The reasons why cryoglobulin precipitates with RTX in some patients but not in others are not well elucidated. The physical and chemical properties of the immunoglobulin might explain the formation and deposition of immune complex in vessels, particularly in the kidney. Strait, et al have found that IgG1-deficient mice immunized with a potent antigen developed a lethal renal disease, with immune complex precipitation in glomerular capillaries, as in cryoglobulinemic humans8. They found a specific ability of IgG1 to inhibit IgG3-mediated renal disease by competing with IgG3 for antigen binding and/or changing immune complex solubility. Moreover, Karsten, et al have shown a crucial role of galactosylation of IgG on antiinflammatory effect9. Serum sickness has been described mainly in individuals with concomitant RF activity, leading some to speculate about the potential pathogenic IgM RF-RTX complexes1,2,4. In cryoglobulinemia vasculitis, our group has previously shown that sera containing Ig with RF activity such as IgMκ–mixed cryoglobulin (not IgGλ) were able to recognize and bind the RTX IgG1κ. The in vitro addition of RTX to serum containing an RF-positive IgMκ type II mixed cryoglobulin was associated with accelerated cryoprecipitation4. In our current study, we provided new insight that substantiates the immune-mediated reaction through complement-fixing IgM and IgG antibodies directed toward an immunogenic portion of a drug. Histological analysis shows that kidney lesions are due to endocapillary proliferation caused by immune complex deposition and to glomerular obstruction caused by cryoglobulinemia and RTX. Collectively, all these data suggest that physical properties of the polyclonal immunoglobulins secreted by B cells might explain in part the formation of immune complex and the deposition of such a complex in small vessels and their pathological consequences.
Outcome of vasculitis flare following RTX
We have shown here that RTX-associated vasculitis exacerbation has a poor outcome. Fifty-seven percent of patients with vasculitis flare died within 3 months after exacerbation. The 1-year survival rate was half that of patients without RTX-associated vasculitis flare. All RTX-associated flares in our study were severe and most of them included renal involvement with renal acute injury and/or digestive complications with features of ischemic colitis and/or myocarditis. Thus, to avoid such complications, early recognition of patients with a high risk of developing vasculitis flare following RTX is mandatory.

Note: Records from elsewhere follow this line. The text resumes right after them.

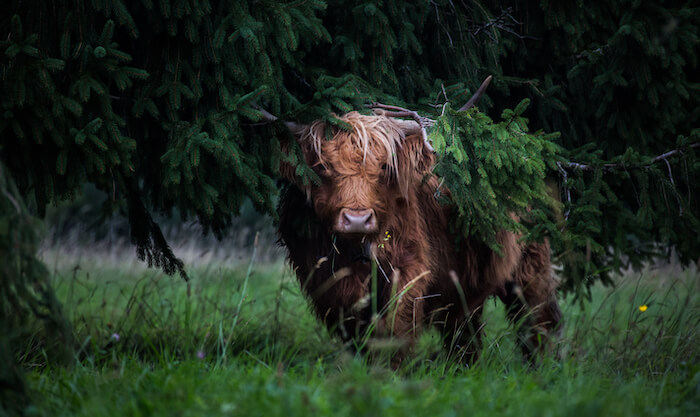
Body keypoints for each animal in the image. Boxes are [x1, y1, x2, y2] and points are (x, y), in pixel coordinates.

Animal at [276, 110, 560, 364]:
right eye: (322, 167)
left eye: (384, 167)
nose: (357, 219)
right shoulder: (327, 284)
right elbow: (357, 334)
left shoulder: (409, 270)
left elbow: (395, 328)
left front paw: (390, 371)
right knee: (465, 333)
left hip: (530, 270)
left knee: (538, 320)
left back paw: (543, 368)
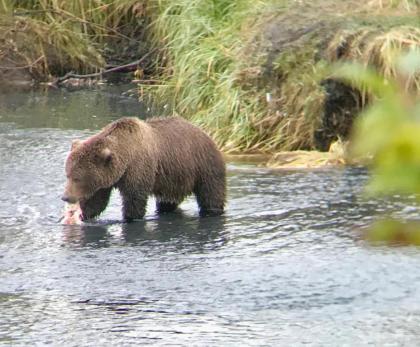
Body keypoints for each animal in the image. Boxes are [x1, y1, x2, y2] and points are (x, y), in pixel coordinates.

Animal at [61, 115, 226, 222]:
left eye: (77, 178)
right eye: (67, 175)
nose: (65, 197)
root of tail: (206, 134)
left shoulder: (138, 168)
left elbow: (134, 198)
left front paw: (129, 217)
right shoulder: (105, 178)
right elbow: (97, 200)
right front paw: (84, 215)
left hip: (203, 165)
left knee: (211, 193)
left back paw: (212, 211)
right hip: (174, 177)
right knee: (167, 199)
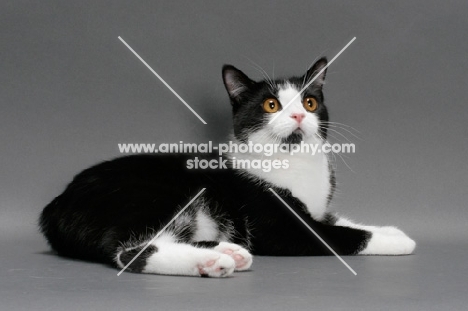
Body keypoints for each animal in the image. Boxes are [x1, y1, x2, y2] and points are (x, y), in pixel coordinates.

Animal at [39, 58, 414, 278]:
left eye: (310, 102)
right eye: (271, 105)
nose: (298, 115)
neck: (294, 160)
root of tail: (55, 205)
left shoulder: (317, 209)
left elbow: (338, 220)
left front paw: (391, 229)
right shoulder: (278, 228)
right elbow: (342, 235)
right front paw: (397, 241)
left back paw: (228, 250)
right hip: (152, 194)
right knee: (132, 250)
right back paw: (212, 262)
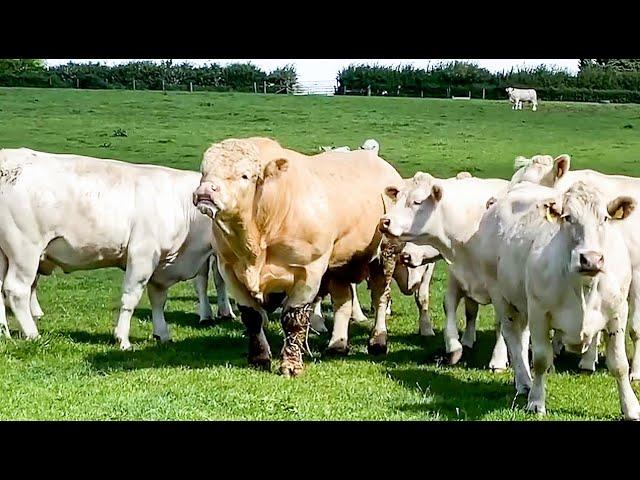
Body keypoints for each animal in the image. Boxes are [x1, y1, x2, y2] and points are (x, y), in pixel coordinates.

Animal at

Corticosteroids are the mainstay of management of severe serum sickness. In our study, all patients had high-dose corticosteroids, with IV methylprednisolone in 86% and with plasmapheresis in 57% of cases. Contrasting with mild cases of serum sickness in which symptoms are usually self-limited, RTX-associated vasculitis flares were often refractory to corticosteroids and/or plasmapheresis.
RTX-associated autoimmune disease flare is rare (3.8%) and is associated with a high mortality rate (up to 60% at 3 mos) despite aggressive management with immunosuppressants. It occurs mainly in type II IgMκ cryoglobulinemia vasculitis. Vasculitis exacerbations occur within 2 weeks after infusions and are more likely in patients with renal involvement and B cell lymphoproliferation. We provided evidence that worsening of glomerulonephritis is due to endocapillary proliferation caused by immune complex deposition and to glomerular obstruction caused by cryoglobulinemia and RTX. Because of its severity, early recognition of cryoglobulinemia patients with a high risk of RTX-associated flare remains an important challenge for clinicians.
- Accepted for publication July 12, 2019.